START Selected extract

Web Spam Classification Using Query Dependent Data
Invented by Krysta Svore and Chris Burges
Assigned to Microsoft Corporation
US Patent Application 20080270376
Published October 30, 2008
Filed April 30, 2007
A web spam page classifier is described that identifies web spam pages based on features of a search query and web page pair. The features can be extracted from training instances and a training algorithm can be employed to develop the classifier. Pages identified as web spam pages can be demoted and/or removed from a relevancy ranked list.
The 2007 Microsoft Whitepaper, presented at the 3rd International Workshop on Adversarial Information Retrieval on the Web, in Banff, Alberta, CA, shares a couple of authors with the patent, and also explores how to classify Web spam based upon features found in queries and web pages: Improving Web Spam Classification using Rank-time Features (pdf)
The paper provides more technical details on web spam classification than the patent filing, and is worth a look if you want to delve into the topic fairly deeply. Here, I’m going to go over some of the features that a search engine might look at when trying to classify pages as spam. Keep in mind that it is possible for a spam classification program at a search engine to mislabel a page as spam, as you read through these features.
Ranking Features in Queries and Pages
When a search engine ranks pages, it may look at a number of features that may appear on those pages and within queries that people use to search for those pages at a search engine.
It may look for the appearance of query terms in page titles, on headings that appear upon those pages, in anchor text of links pointing to the pages, in metatags, and may use any other information related to a particular web page and the domain that it appears upon.
The patent filing tells us that a search engine could look at hundreds of different features to rank pages.
Rankings can be driven by algorithms that identify features of a search query, web pages that may match that query, and the how terms that appear in the query and those pages may be related.
Example features may include:
- The most frequent term in the web page,
- A number of times a particular term appears in the web page,
- A domain name associated with the web page (i.e., www.example.com),
- A number of links pointing to the page,
- Whether a query term appears in a title of the web page,
- Other features
A search engine would look at features like those to determine how relevant a page is to a query.
Web Spam Pages
While the features listed above might be helpful in ranking pages, so that those pages can be shown in an order based upon which pages are most relevant to a search, some pages that show up in search results might be web spam pages.
The authors of the patent filing tell us that there are a couple of very good reasons to keep web spam pages from showing up in search results.
The first is that if searchers keep on getting web spam pages as part of the results they receive from a search, they may switch to a different search engine.
The second is that legitimate sites may start utilizing spamming techniques to improve ratings over spam pages..

END Selected extract

Work task A>
Name every place on a page where, according to the web spam article, a search engine may look for query terms.
Work task B>
Please revise the web spam article from "Rankings can be" up to and including "to a query.", changing "links" to "inbound links".

START The data

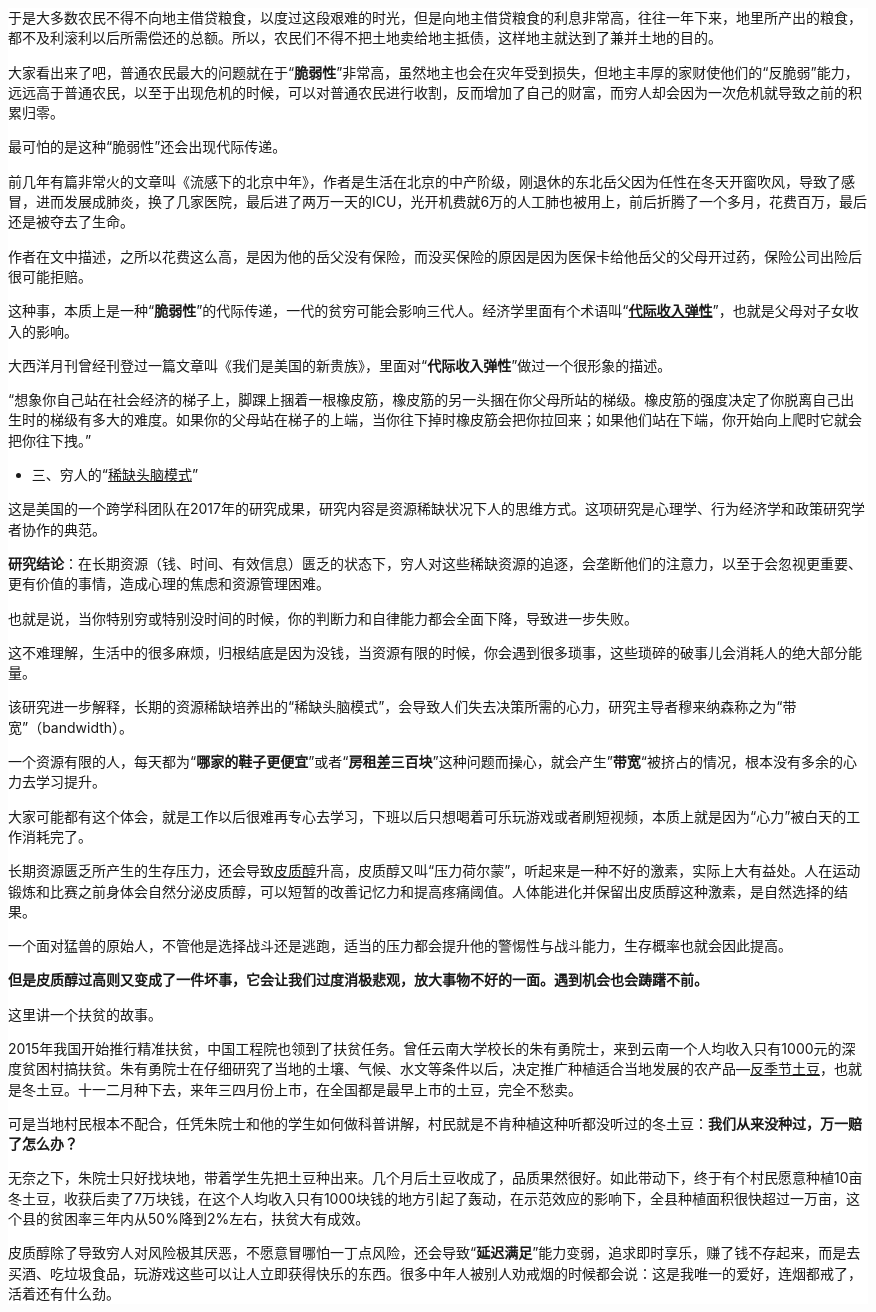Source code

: 于是大多数农民不得不向地主借贷粮食，以度过这段艰难的时光，但是向地主借贷粮食的利息非常高，往往一年下来，地里所产出的粮食，都不及利滚利以后所需偿还的总额。所以，农民们不得不把土地卖给地主抵债，这样地主就达到了兼并土地的目的。

大家看出来了吧，普通农民最大的问题就在于“**脆弱性**”非常高，虽然地主也会在灾年受到损失，但地主丰厚的家财使他们的“反脆弱”能力，远远高于普通农民，以至于出现危机的时候，可以对普通农民进行收割，反而增加了自己的财富，而穷人却会因为一次危机就导致之前的积累归零。

最可怕的是这种“脆弱性”还会出现代际传递。

前几年有篇非常火的文章叫《流感下的北京中年》，作者是生活在北京的中产阶级，刚退休的东北岳父因为任性在冬天开窗吹风，导致了感冒，进而发展成肺炎，换了几家医院，最后进了两万一天的ICU，光开机费就6万的人工肺也被用上，前后折腾了一个多月，花费百万，最后还是被夺去了生命。

作者在文中描述，之所以花费这么高，是因为他的岳父没有保险，而没买保险的原因是因为医保卡给他岳父的父母开过药，保险公司出险后很可能拒赔。

这种事，本质上是一种“**脆弱性**”的代际传递，一代的贫穷可能会影响三代人。经济学里面有个术语叫“**[代际收入弹性](https://zhida.zhihu.com/search?content_id=446946550&content_type=Answer&match_order=1&q=%E4%BB%A3%E9%99%85%E6%94%B6%E5%85%A5%E5%BC%B9%E6%80%A7&zhida_source=entity)**”，也就是父母对子女收入的影响。

大西洋月刊曾经刊登过一篇文章叫《我们是美国的新贵族》，里面对“**代际收入弹性**”做过一个很形象的描述。

“想象你自己站在社会经济的梯子上，脚踝上捆着一根橡皮筋，橡皮筋的另一头捆在你父母所站的梯级。橡皮筋的强度决定了你脱离自己出生时的梯级有多大的难度。如果你的父母站在梯子的上端，当你往下掉时橡皮筋会把你拉回来；如果他们站在下端，你开始向上爬时它就会把你往下拽。”

- 三、穷人的“[稀缺头脑模式](https://zhida.zhihu.com/search?content_id=446946550&content_type=Answer&match_order=1&q=%E7%A8%80%E7%BC%BA%E5%A4%B4%E8%84%91%E6%A8%A1%E5%BC%8F&zhida_source=entity)”

这是美国的一个跨学科团队在2017年的研究成果，研究内容是资源稀缺状况下人的思维方式。这项研究是心理学、行为经济学和政策研究学者协作的典范。

**研究结论**：在长期资源（钱、时间、有效信息）匮乏的状态下，穷人对这些稀缺资源的追逐，会垄断他们的注意力，以至于会忽视更重要、更有价值的事情，造成心理的焦虑和资源管理困难。

也就是说，当你特别穷或特别没时间的时候，你的判断力和自律能力都会全面下降，导致进一步失败。

这不难理解，生活中的很多麻烦，归根结底是因为没钱，当资源有限的时候，你会遇到很多琐事，这些琐碎的破事儿会消耗人的绝大部分能量。

该研究进一步解释，长期的资源稀缺培养出的“稀缺头脑模式”，会导致人们失去决策所需的心力，研究主导者穆来纳森称之为“带宽”（bandwidth）。

一个资源有限的人，每天都为“**哪家的鞋子更便宜**”或者“**房租差三百块**”这种问题而操心，就会产生”**带宽**“被挤占的情况，根本没有多余的心力去学习提升。

大家可能都有这个体会，就是工作以后很难再专心去学习，下班以后只想喝着可乐玩游戏或者刷短视频，本质上就是因为“心力”被白天的工作消耗完了。

长期资源匮乏所产生的生存压力，还会导致[皮质醇](https://zhida.zhihu.com/search?content_id=446946550&content_type=Answer&match_order=1&q=%E7%9A%AE%E8%B4%A8%E9%86%87&zhida_source=entity)升高，皮质醇又叫“压力荷尔蒙”，听起来是一种不好的激素，实际上大有益处。人在运动锻炼和比赛之前身体会自然分泌皮质醇，可以短暂的改善记忆力和提高疼痛阈值。人体能进化并保留出皮质醇这种激素，是自然选择的结果。

一个面对猛兽的原始人，不管他是选择战斗还是逃跑，适当的压力都会提升他的警惕性与战斗能力，生存概率也就会因此提高。

**但是皮质醇过高则又变成了一件坏事，它会让我们过度消极悲观，放大事物不好的一面。遇到机会也会踌躇不前。**

这里讲一个扶贫的故事。

2015年我国开始推行精准扶贫，中国工程院也领到了扶贫任务。曾任云南大学校长的朱有勇院士，来到云南一个人均收入只有1000元的深度贫困村搞扶贫。朱有勇院士在仔细研究了当地的土壤、气候、水文等条件以后，决定推广种植适合当地发展的农产品—[反季节土豆](https://zhida.zhihu.com/search?content_id=446946550&content_type=Answer&match_order=1&q=%E5%8F%8D%E5%AD%A3%E8%8A%82%E5%9C%9F%E8%B1%86&zhida_source=entity)，也就是冬土豆。十一二月种下去，来年三四月份上市，在全国都是最早上市的土豆，完全不愁卖。

可是当地村民根本不配合，任凭朱院士和他的学生如何做科普讲解，村民就是不肯种植这种听都没听过的冬土豆：**我们从来没种过，万一赔了怎么办？**

无奈之下，朱院士只好找块地，带着学生先把土豆种出来。几个月后土豆收成了，品质果然很好。如此带动下，终于有个村民愿意种植10亩冬土豆，收获后卖了7万块钱，在这个人均收入只有1000块钱的地方引起了轰动，在示范效应的影响下，全县种植面积很快超过一万亩，这个县的贫困率三年内从50%降到2%左右，扶贫大有成效。

皮质醇除了导致穷人对风险极其厌恶，不愿意冒哪怕一丁点风险，还会导致“**延迟满足**”能力变弱，追求即时享乐，赚了钱不存起来，而是去买酒、吃垃圾食品，玩游戏这些可以让人立即获得快乐的东西。很多中年人被别人劝戒烟的时候都会说：这是我唯一的爱好，连烟都戒了，活着还有什么劲。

END The data

Worked solution A>
- Page titles
- Headings that appear on those pages
- Anchor text of links pointing to the pages
- Metatags

Worked solution B>
Rankings can be driven by algorithms that identify features of a search query, web pages that may match that query, and the how terms that appear in the query and those pages may be related.
Example features may include:
- The most frequent term in the web page,
- A number of times a particular term appears in the web page,
- A domain name associated with the web page (i.e., www.example.com),
- A number of inbound links pointing to the page,
- Whether a query term appears in a title of the web page,
- Other features
A search engine would look at features like those to determine how relevant a page is to a query.